In 1968, Bostandzhiev, alongside psychologists Nikola Shipkovenski, Emanuil Sharankov, and Kosta Zaimov, prepared a paper for the BCP Central Committee calling for homosexuality to be fully legalised, arguing that, “Sexual intercourse between adults, by mutual consent and under conditions which do not violate public morality, should not be prohibited or prosecuted.”

On May 1, 1968, more than a year before the Stonewall Riots took place in New York City, the penal code in Bulgaria was revised, and homosexuality became fully legal.

Despite being involved in a cruel and scientifically baseless experiment with queer men’s sexual orientation and declaring homosexuality a mental illness, Bostandzhiev did eventually contribute to the significant relaxation of the BCP’s attitudes towards LGBT+ Bulgarians.

At the time, with a few exceptions, most of the events surrounding the prosecutions, trials, the National Musical Theatre march through Sofia, the experiments, and even the decriminalisation and legalisation of homosexuality remained hidden from the public eye, especially for those residing outside the capital.

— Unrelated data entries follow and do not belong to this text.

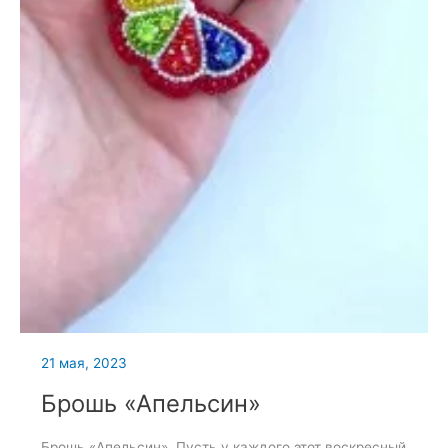
21 мая, 2023
Брошь «Апельсин»
Брошь «Апельсин». Пусть у каждого этот воскресный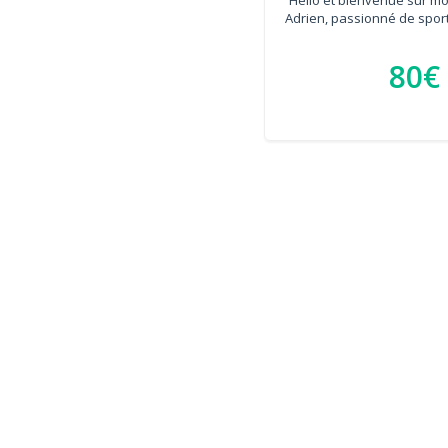
Adrien, passionné de sport
80€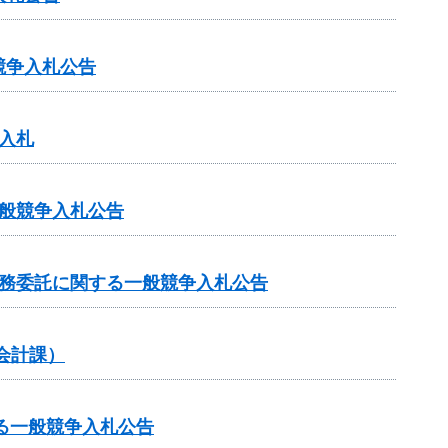
競争入札公告
入札
般競争入札公告
業務委託に関する一般競争入札公告
会計課）
る一般競争入札公告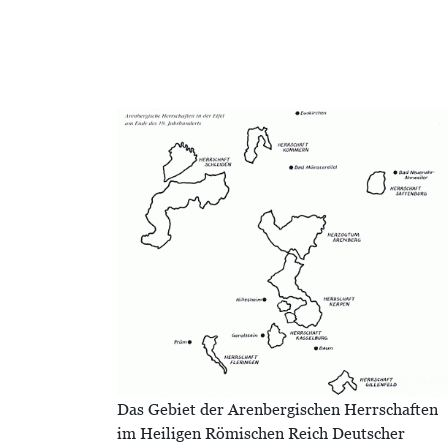
Bild
Das Gebiet der Arenbergischen Herrschaften
im Heiligen Römischen Reich Deutscher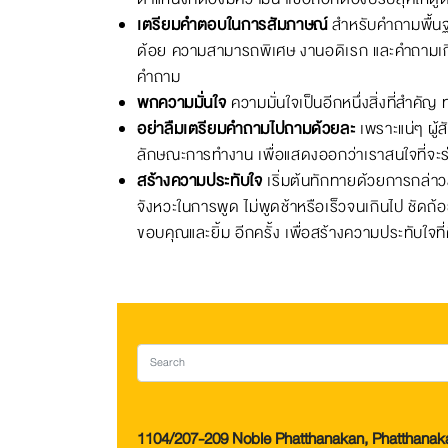
เตรียมคำตอบในการสัมภาษณ์
สำหรับคำถามพื้นฐา
ด้อย ความสามารถพิเศษ งานอดิเรก และคำถามเกี่
คำถาม
พกความมั่นใจ
ความมั่นใจเป็นอีกหนึ่งสิ่งที่สำ
อย่าลืมเตรียมคำถามไปถามด้วยละ
เพราะแน่ๆ ผู้
ลักษณะการทำงาน เพื่อแสดงออกว่าเราสนใจที่จะร
สร้างความประทับใจ
เริ่มต้นทักทายด้วยการกล่าวสว
จังหวะในการพูด ไม่พูดช้าหรือเร็วจนเกินไป ชัดถ้อ
ขอบคุณและยิ้ม อีกครั้ง เพื่อสร้างความประทับใจที่
1104/207-209 Noble Phatthanakan, Phatthana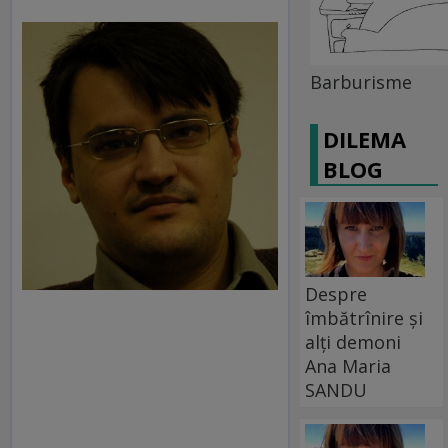
Barburisme
DILEMA
BLOG
Despre
îmbătrînire și
alți demoni
Ana Maria
SANDU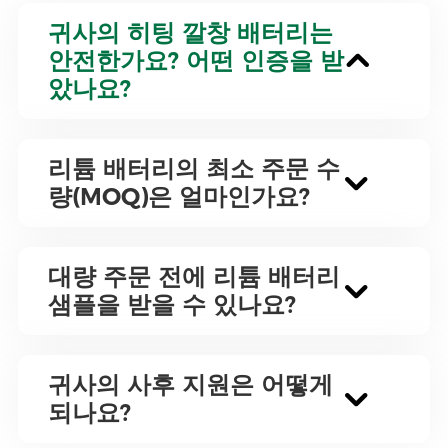
귀사의 히팅 깔창 배터리는
안전한가요? 어떤 인증을 받
았나요?
리튬 배터리의 최소 주문 수
량(MOQ)은 얼마인가요?
대량 주문 전에 리튬 배터리
샘플을 받을 수 있나요?
귀사의 사후 지원은 어떻게
되나요?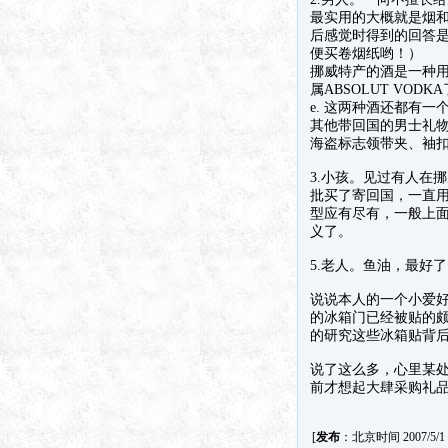
最实用的大概就是烟
后感觉时得到的回答是
便买卷烟纸哟！）
挪威特产的酒是一种用
属ABSOLUT VODKA
e. 这两种酒还都有一
其他带回国的男士礼
海盗标志领带夹、袖
3.小孩。见过有人在
批买了寄回国，一直
型应有尽有，一般上
义了。
5.老人。鱼油，最好
说说本人的一个小爱
的冰箱门已经被贴的
的研究这些冰箱贴背
说了这么多，心里某
前才想起大肆采购礼
[
发布
：北京时间 2007/5/1 3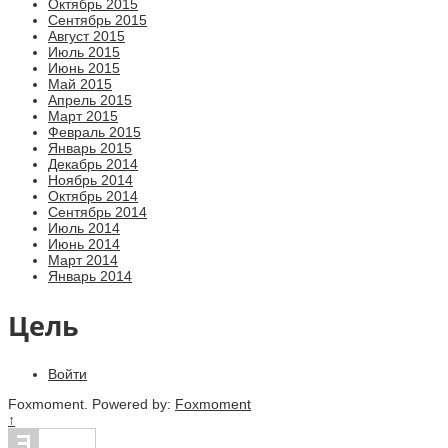
Октябрь 2015
Сентябрь 2015
Август 2015
Июль 2015
Июнь 2015
Май 2015
Апрель 2015
Март 2015
Февраль 2015
Январь 2015
Декабрь 2014
Ноябрь 2014
Октябрь 2014
Сентябрь 2014
Июль 2014
Июнь 2014
Март 2014
Январь 2014
Цель
Войти
Foxmoment. Powered by:
Foxmoment
↑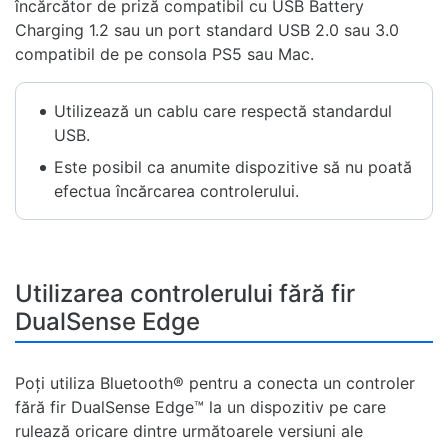
încărcător de priză compatibil cu USB Battery
Charging 1.2 sau un port standard USB 2.0 sau 3.0
compatibil de pe consola PS5 sau Mac.
Utilizează un cablu care respectă standardul
USB.
Este posibil ca anumite dispozitive să nu poată
efectua încărcarea controlerului.
Utilizarea controlerului fără fir
DualSense Edge
Poți utiliza Bluetooth® pentru a conecta un controler
fără fir DualSense Edge™ la un dispozitiv pe care
rulează oricare dintre următoarele versiuni ale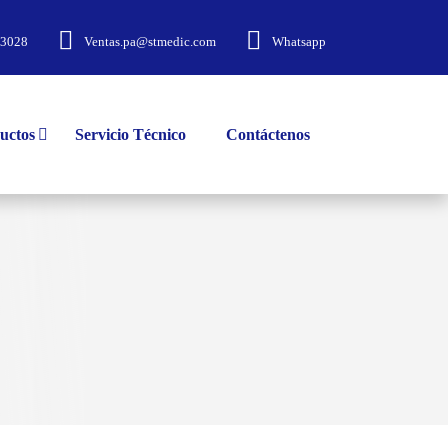
-3028
Ventas.pa@stmedic.com
Whatsapp
uctos
Servicio Técnico
Contáctenos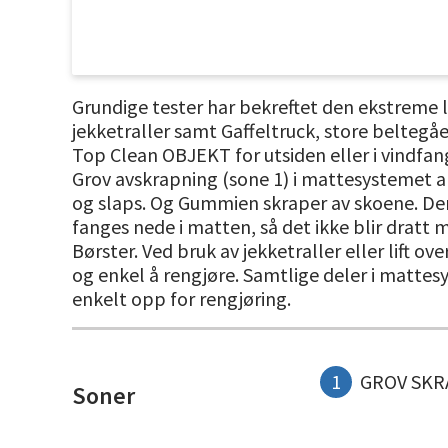
Grundige tester har bekreftet den ekstreme 
jekketraller samt Gaffeltruck, store beltegå
Top Clean OBJEKT for utsiden eller i vindfang
Grov avskrapning (sone 1) i mattesystemet an
og slaps. Og Gummien skraper av skoene. Den
fanges nede i matten, så det ikke blir dratt 
Børster. Ved bruk av jekketraller eller lift o
og enkel å rengjøre. Samtlige deler i mattesy
enkelt opp for rengjøring.
1
GROV SKR
Soner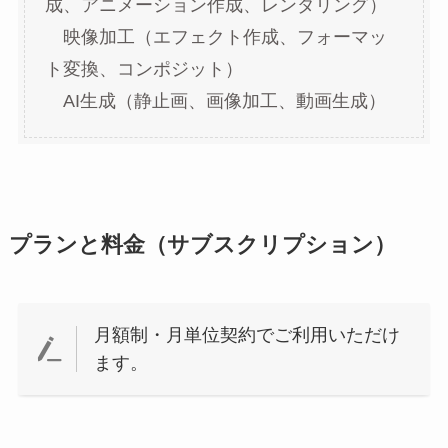
成、アニメーション作成、レンダリング）
映像加工（エフェクト作成、フォーマッ
ト変換、コンポジット）
AI生成（静止画、画像加工、動画生成）
プランと料金（サブスクリプション）
月額制・月単位契約でご利用いただけ
ます。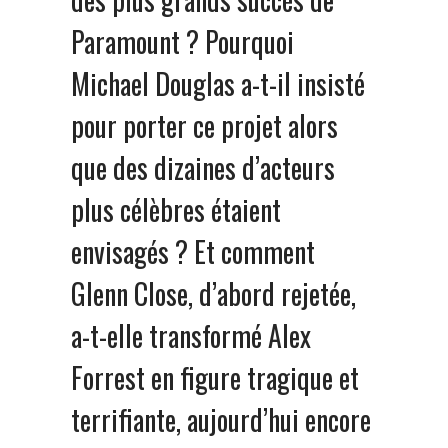
Paramount ? Pourquoi
Michael Douglas a-t-il insisté
pour porter ce projet alors
que des dizaines d’acteurs
plus célèbres étaient
envisagés ? Et comment
Glenn Close, d’abord rejetée,
a-t-elle transformé Alex
Forrest en figure tragique et
terrifiante, aujourd’hui encore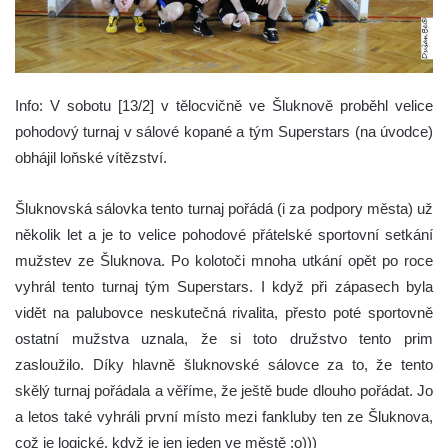
Info: V sobotu [13/2] v tělocvičně ve Šluknově proběhl velice
pohodový turnaj v sálové kopané a tým Superstars (na úvodce)
obhájil loňské vítězství.
Šluknovská sálovka tento turnaj pořádá (i za podpory města) už
několik let a je to velice pohodové přátelské sportovní setkání
mužstev ze Šluknova. Po kolotoči mnoha utkání opět po roce
vyhrál tento turnaj tým Superstars. I když při zápasech byla
vidět na palubovce neskutečná rivalita, přesto poté sportovně
ostatní mužstva uznala, že si toto družstvo tento prim
zasloužilo. Díky hlavně šluknovské sálovce za to, že tento
skělý turnaj pořádala a věříme, že ještě bude dlouho pořádat. Jo
a letos také vyhráli první místo mezi fankluby ten ze Šluknova,
což je logické, když je jen jeden ve městě ;o)))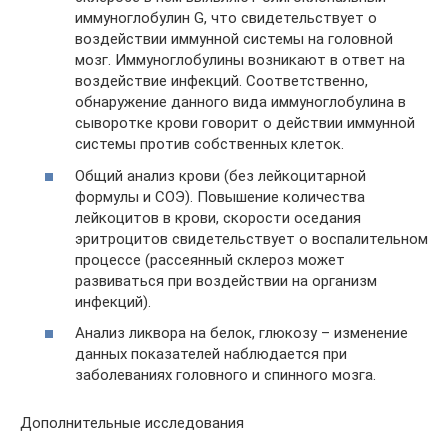
иммуноглобулин G, что свидетельствует о
воздействии иммунной системы на головной
мозг. Иммуноглобулины возникают в ответ на
воздействие инфекций. Соответственно,
обнаружение данного вида иммуноглобулина в
сыворотке крови говорит о действии иммунной
системы против собственных клеток.
Общий анализ крови (без лейкоцитарной
формулы и СОЭ). Повышение количества
лейкоцитов в крови, скорости оседания
эритроцитов свидетельствует о воспалительном
процессе (рассеянный склероз может
развиваться при воздействии на организм
инфекций).
Анализ ликвора на белок, глюкозу – изменение
данных показателей наблюдается при
заболеваниях головного и спинного мозга.
Дополнительные исследования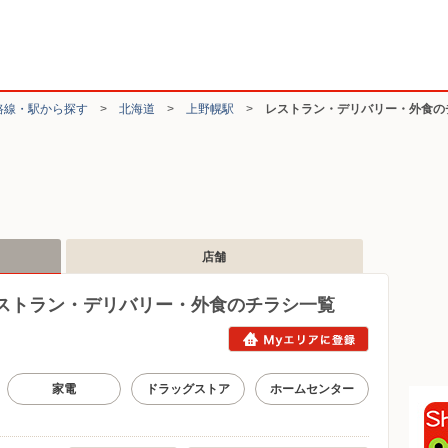
路線・駅から探す
>
北海道
>
上野幌駅
>
レストラン・デリバリー・外食の
店舗
ストラン・デリバリー・外食のチラシ一覧
家電
ドラッグストア
ホームセンター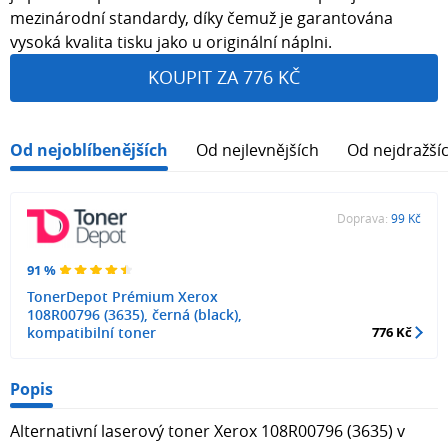
mezinárodní standardy, díky čemuž je garantována
vysoká kvalita tisku jako u originální náplni.
KOUPIT ZA 776 KČ
Od nejoblíbenějších
Od nejlevnějších
Od nejdražší
Doprava:
99 Kč
91 %
TonerDepot Prémium Xerox
108R00796 (3635), černá (black),
kompatibilní toner
776 Kč
Popis
Alternativní laserový toner Xerox 108R00796 (3635) v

Many of the details of what happened throughout the 1960s only became public knowledge after the declassification of the BCP archives and as those impacted by the events were given the freedom to speak openly following the collapse of the communist regime.

Targets again

For those unaware of LGBT+ issues, both the gruesome details and the progressive – for the time – 1966 and 1968 rulings remain obscure knowledge, with many still asserting that LGBT+ identities are a recent “trend”.

Alas, the LGBT+ community in Bulgaria has once again become a target. When the seaside town of Burgas held its first Pride parade on May 15, anti-Pride rioters outnumbered attendees and threatened them by burning the LGBT+ flag.

In the days leading up to and since the start of Pride month, there have been several other instances of intimidation. Two LGBT+ community centres in Sofia were attacked with eggs and covered in stickers with homophobic slogans.

At a reading of the children’s book Marvin on May 25, the first such Bulgarian book to feature same-sex parents, a group of men dressed in black attempted to scare off attendees. On June 6, a similarly dressed group of young men walked into the screening of an LGBT+ themed film, part of Sofia Pride Film Fest ‘21, also aiming to frighten the audience.

Around the country, a large number billboards celebrating or acknowledging Pride month have been vandalised.

Sofia Pride will take place on June 12. It remains to be seen if it will pass without incident.